Classifier-Free Guidance: From High-Dimensional Analysis to Generalized Guidance Forms
This provides a theoretical foundation for CFG in generative models, addressing a key bottleneck for researchers and practitioners in high-dimensional applications like text-to-image generation.
The paper tackles the theoretical challenge of characterizing the distribution induced by Classifier-Free Guidance (CFG) in high-dimensional settings, showing that distortions vanish as data dimension grows, with CFG accurately reproducing the target distribution in infinite dimensions, and demonstrates improved robustness, fidelity, and diversity with a non-linear generalization in experiments.

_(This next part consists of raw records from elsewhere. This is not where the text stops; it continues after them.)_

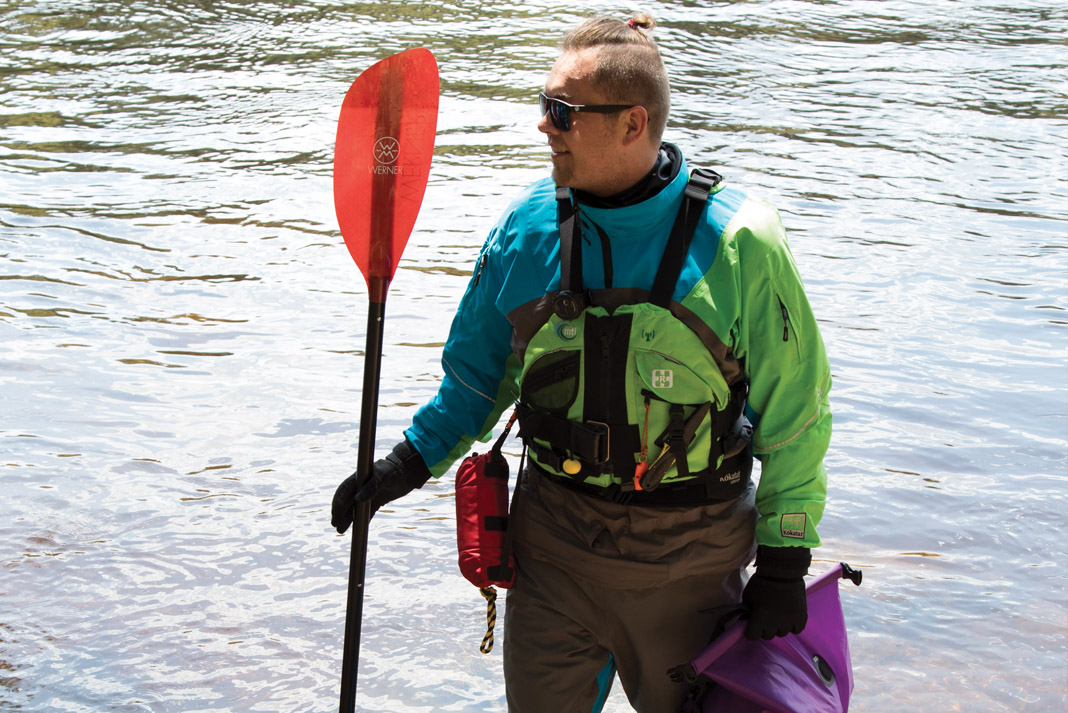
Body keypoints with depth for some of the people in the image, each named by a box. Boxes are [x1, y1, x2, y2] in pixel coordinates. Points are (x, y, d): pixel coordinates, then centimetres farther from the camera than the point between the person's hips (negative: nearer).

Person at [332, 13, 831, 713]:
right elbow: (479, 371, 10)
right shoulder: (528, 224, -3)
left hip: (687, 551, -3)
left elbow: (794, 409, -7)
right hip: (554, 534, 3)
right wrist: (408, 463, 1)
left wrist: (785, 559, -6)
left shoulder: (736, 241, -14)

Classifier-Free Guidance (CFG) is a widely adopted technique in diffusion and flow-based generative models, enabling high-quality conditional generation. A key theoretical challenge is characterizing the distribution induced by CFG, particularly in high-dimensional settings relevant to real-world data. Previous works have shown that CFG modifies the target distribution, steering it towards a distribution sharper than the target one, more shifted towards the boundary of the class. In this work, we provide a high-dimensional analysis of CFG, showing that these distortions vanish as the data dimension grows. We present a blessing-of-dimensionality result demonstrating that in sufficiently high and infinite dimensions, CFG accurately reproduces the target distribution. Using our high-dimensional theory, we show that there is a large family of guidances enjoying this property, in particular non-linear CFG generalizations. We study a simple non-linear power-law version, for which we demonstrate improved robustness, sample fidelity and diversity. Our findings are validated with experiments on class-conditional and text-to-image generation using state-of-the-art diffusion and flow-matching models.